Musique / Festivals

Le pianiste tchèque Lukas Vondracek remporte le Premier Prix du Concours Reine Elizabeth 2016.

Henry Kramer remporte le second prix du concours et Alexander Beyer le troisième prix de cette édition du concours musical.


Après l’effervescence de la semaine dernière, le Concours Reine Elisabeth s’est fait plus discret depuis dimanche. Fini ? Nullement : chacun fourbit ses armes pour la grande semaine de finales. Dès lundi prochain, les lauréats arriveront deux par deux au Palais des Beaux-Arts de Bruxelles pour tenter de remporter la mise.

Tout au long de cette semaine, ils prennent leurs quartiers dans leur cellule individuelle à la Chapelle Reine Elisabeth, entre Waterloo et la forêt de Soignes. Depuis dimanche, ils arrivent deux par deux chaque jour dans le beau domaine d’Argenteuil : Yoonji Kim et Atsushi Imada, sont entrés les premiers puisqu’ils sortiront pour présenter leur programme de finale le 23 et, dans deux jours, ils seront au complet.

Egalité absolue : chaque lauréat passe huit nuits sur place. Et dispose donc du même temps pour découvrir et maîtriser la partition qu’il reçoit à son arrivée à la Chapelle : la fameuse œuvre imposée, censée servir d’étalon de comparaison entre les douze. Une œuvre qui, désormais, n’est plus le produit d’un concours de composition, mais bien d’un choix de la direction du Concours. Cela change-t-il grand-chose ? Honnêtement, pas vraiment. C’est toujours une pièce de dix ou douze minutes pour piano (en l’occurrence) et orchestre, composée dans un langage contemporain et qui, dès lors, déplaira à la majorité des spectateurs.

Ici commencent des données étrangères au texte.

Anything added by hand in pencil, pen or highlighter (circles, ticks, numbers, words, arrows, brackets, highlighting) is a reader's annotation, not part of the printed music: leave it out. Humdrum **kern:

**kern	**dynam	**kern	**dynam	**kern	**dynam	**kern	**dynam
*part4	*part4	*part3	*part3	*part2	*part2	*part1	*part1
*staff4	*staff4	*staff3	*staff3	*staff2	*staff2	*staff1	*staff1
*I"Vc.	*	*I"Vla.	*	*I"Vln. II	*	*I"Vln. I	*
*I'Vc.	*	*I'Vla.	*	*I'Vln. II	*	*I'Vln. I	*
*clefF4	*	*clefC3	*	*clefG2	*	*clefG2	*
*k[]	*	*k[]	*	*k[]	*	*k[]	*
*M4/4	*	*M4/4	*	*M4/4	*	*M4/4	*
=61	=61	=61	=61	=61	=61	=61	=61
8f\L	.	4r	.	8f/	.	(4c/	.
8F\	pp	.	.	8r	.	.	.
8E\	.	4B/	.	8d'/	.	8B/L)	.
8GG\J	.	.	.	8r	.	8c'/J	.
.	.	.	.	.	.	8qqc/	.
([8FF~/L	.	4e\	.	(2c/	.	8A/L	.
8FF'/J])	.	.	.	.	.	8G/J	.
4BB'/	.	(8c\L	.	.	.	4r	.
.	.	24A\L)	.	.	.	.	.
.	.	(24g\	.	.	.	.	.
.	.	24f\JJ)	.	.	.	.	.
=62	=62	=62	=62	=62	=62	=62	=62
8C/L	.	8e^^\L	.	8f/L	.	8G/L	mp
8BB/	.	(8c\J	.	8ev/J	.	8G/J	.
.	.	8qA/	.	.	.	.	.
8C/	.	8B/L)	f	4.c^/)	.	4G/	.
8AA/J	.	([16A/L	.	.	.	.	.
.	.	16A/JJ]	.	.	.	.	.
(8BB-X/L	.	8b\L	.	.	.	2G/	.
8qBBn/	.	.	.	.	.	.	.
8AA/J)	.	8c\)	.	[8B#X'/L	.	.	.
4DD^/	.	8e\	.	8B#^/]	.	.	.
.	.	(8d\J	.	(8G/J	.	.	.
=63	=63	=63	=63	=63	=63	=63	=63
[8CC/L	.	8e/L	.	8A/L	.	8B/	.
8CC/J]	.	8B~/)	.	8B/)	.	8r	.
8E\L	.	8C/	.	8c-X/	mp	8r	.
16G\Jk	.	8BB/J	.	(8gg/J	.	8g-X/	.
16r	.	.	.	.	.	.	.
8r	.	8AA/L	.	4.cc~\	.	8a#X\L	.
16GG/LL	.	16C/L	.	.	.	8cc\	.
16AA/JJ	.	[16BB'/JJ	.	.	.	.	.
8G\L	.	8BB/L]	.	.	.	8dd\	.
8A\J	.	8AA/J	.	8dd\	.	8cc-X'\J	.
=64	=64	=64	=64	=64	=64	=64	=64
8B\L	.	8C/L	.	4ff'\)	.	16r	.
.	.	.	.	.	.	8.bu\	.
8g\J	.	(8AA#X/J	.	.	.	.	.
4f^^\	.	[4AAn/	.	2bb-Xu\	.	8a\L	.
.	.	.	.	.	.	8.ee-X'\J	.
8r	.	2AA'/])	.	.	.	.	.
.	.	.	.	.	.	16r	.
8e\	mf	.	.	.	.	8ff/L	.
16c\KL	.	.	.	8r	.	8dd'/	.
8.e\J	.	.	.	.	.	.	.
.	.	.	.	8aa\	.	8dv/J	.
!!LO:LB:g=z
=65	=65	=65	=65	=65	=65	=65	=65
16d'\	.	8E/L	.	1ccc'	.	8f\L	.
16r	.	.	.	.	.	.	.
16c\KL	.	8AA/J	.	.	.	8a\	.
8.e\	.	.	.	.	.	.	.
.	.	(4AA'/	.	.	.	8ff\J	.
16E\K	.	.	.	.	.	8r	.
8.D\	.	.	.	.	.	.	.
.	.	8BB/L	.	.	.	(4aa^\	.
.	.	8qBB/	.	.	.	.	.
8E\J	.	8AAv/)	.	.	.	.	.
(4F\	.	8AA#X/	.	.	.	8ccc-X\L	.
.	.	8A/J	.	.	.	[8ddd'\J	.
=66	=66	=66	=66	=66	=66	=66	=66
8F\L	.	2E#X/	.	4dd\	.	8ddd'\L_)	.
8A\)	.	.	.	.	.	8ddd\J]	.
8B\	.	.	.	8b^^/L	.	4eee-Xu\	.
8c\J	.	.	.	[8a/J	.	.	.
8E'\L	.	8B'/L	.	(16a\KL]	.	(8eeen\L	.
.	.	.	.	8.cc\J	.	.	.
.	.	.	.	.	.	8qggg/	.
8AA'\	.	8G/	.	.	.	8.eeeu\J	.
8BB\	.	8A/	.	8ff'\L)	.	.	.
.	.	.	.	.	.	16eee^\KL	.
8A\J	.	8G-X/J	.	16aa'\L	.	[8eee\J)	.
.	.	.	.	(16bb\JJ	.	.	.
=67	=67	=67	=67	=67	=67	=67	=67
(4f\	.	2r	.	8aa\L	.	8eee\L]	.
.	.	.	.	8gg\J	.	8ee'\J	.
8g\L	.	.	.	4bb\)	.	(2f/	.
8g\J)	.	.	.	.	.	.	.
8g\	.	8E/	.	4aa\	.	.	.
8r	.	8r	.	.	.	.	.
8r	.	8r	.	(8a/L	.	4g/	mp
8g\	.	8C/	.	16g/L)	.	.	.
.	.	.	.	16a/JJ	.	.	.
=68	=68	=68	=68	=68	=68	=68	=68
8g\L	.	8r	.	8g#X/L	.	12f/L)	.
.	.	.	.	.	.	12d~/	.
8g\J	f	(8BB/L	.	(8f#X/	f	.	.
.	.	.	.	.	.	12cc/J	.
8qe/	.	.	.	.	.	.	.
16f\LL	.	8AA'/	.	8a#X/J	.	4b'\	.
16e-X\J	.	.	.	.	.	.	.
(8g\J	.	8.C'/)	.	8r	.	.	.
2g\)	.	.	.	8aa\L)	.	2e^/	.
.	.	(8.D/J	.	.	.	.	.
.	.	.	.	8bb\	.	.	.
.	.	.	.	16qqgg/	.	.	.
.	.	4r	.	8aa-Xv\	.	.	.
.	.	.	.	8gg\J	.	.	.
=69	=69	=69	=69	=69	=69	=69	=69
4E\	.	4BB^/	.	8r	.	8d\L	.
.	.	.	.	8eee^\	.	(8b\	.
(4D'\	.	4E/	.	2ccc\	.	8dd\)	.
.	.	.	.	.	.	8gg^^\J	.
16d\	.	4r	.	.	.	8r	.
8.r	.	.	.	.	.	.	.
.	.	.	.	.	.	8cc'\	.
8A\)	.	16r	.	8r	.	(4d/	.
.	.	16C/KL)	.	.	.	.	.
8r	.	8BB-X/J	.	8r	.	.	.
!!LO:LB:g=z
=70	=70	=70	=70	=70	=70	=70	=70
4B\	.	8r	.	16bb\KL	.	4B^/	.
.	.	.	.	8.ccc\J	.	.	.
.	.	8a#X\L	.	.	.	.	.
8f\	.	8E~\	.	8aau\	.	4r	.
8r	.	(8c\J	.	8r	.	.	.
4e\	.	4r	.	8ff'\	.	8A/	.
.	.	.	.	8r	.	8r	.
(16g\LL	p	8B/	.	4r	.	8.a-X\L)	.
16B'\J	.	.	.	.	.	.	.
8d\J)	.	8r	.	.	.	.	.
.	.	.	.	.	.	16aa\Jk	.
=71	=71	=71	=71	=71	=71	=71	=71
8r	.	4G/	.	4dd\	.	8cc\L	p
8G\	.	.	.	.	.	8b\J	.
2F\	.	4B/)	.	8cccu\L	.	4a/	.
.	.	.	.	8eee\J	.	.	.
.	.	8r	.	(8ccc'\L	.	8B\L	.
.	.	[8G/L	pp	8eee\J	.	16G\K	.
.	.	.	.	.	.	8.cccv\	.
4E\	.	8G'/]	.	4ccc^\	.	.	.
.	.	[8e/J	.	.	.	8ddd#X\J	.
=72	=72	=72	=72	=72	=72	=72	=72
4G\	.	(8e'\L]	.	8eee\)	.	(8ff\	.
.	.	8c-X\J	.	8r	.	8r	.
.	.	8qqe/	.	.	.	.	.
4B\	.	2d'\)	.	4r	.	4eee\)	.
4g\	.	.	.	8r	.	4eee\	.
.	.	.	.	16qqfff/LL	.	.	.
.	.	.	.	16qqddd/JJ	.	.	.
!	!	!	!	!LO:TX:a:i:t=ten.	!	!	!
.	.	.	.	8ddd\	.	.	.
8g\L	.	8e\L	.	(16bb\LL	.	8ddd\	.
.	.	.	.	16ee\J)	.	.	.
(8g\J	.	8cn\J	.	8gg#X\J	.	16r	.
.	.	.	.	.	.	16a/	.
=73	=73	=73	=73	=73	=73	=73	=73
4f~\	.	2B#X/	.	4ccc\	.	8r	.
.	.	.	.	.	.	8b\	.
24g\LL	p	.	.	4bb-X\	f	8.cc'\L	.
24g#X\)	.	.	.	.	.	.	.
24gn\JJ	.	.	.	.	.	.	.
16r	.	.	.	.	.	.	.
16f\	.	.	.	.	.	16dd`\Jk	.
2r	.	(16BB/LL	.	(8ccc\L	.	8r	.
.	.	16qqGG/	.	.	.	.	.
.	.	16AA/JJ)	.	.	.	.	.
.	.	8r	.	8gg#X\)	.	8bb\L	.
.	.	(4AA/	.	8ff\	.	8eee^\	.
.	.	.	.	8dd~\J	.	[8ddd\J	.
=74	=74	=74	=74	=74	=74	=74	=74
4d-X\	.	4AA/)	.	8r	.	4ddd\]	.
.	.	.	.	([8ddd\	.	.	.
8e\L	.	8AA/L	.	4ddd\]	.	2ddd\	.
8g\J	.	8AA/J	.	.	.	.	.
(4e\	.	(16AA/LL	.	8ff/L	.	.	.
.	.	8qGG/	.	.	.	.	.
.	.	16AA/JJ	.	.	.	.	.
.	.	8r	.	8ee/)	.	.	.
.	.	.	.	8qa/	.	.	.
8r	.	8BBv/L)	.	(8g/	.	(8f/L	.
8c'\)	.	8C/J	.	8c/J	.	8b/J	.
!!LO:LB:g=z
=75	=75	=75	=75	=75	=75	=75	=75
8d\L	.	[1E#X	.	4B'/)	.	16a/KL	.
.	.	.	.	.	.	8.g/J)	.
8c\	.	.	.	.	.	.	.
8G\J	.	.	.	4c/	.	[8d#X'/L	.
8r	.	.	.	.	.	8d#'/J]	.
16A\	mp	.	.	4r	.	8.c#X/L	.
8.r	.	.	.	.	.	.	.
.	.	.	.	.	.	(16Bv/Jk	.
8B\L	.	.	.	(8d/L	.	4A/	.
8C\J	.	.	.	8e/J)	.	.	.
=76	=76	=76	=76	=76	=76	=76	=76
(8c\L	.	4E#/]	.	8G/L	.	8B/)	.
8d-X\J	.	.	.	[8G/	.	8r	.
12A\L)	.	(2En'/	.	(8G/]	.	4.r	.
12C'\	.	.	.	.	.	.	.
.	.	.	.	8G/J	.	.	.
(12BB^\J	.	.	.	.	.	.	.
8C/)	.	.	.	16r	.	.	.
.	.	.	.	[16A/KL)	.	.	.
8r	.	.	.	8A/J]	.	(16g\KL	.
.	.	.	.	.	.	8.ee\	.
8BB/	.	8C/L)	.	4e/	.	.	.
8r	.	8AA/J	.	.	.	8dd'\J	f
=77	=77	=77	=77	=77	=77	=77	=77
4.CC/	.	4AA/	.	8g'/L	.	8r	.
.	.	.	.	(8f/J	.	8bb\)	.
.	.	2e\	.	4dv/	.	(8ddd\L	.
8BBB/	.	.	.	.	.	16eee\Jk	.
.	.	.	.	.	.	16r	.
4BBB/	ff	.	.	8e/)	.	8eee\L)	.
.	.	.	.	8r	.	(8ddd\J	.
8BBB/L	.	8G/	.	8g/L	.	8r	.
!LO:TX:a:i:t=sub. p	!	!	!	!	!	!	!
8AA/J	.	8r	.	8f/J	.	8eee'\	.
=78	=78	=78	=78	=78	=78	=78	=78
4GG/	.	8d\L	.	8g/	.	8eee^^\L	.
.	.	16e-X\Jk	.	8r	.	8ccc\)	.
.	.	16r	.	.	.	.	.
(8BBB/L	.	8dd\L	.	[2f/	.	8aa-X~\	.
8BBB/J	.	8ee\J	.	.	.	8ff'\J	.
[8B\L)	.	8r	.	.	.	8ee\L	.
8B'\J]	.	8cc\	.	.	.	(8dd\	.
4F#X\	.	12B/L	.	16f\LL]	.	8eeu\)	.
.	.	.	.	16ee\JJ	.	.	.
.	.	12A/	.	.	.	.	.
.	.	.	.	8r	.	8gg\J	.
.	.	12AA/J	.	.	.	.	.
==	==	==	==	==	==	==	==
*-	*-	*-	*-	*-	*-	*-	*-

Quelques snobs ou hypocrites en vanteront sans doute les vertus réelles ou supposées - mais l’oublieront aussitôt la compétition terminée - et les autres, trouveront, au mieux, que c’est encore assez supportable ou qu’on a entendu pire.

Car tel est bien le paradoxe : on ne renoncerait pour rien au monde au rituel du Reine Elisabeth mais, ce que chacun attend - spectateurs, solistes voire même jurés - c’est le concerto au choix. Presque toujours les mêmes chaque année, mais toujours attendus. 2016 ne fera pas exception, avec plus de diversité qu’à l’accoutumée : huit concertos au menu. Du plus court (les 20 minutes à peine du Liszt 1 pour Kim) au plus long (les 50 du Brahms 2 pour Weng) en passant par le premier de Chopin (Jurinic), l’incontournable Tchaïkovski pour le Russe (Shishkin), le deuxième de Prokofiev, très côté cette année (Imada, Suh et Kramer) et les inévitables Rachmaninov : le 1 (Ferro), le 2 (Okada) et surtout le 3 (Beyer, Han et Vondracek). L’imposé est un prérequis obligatoire que tous finissent par satisfaire, mais c’est le "grand" concerto qui fera la différence.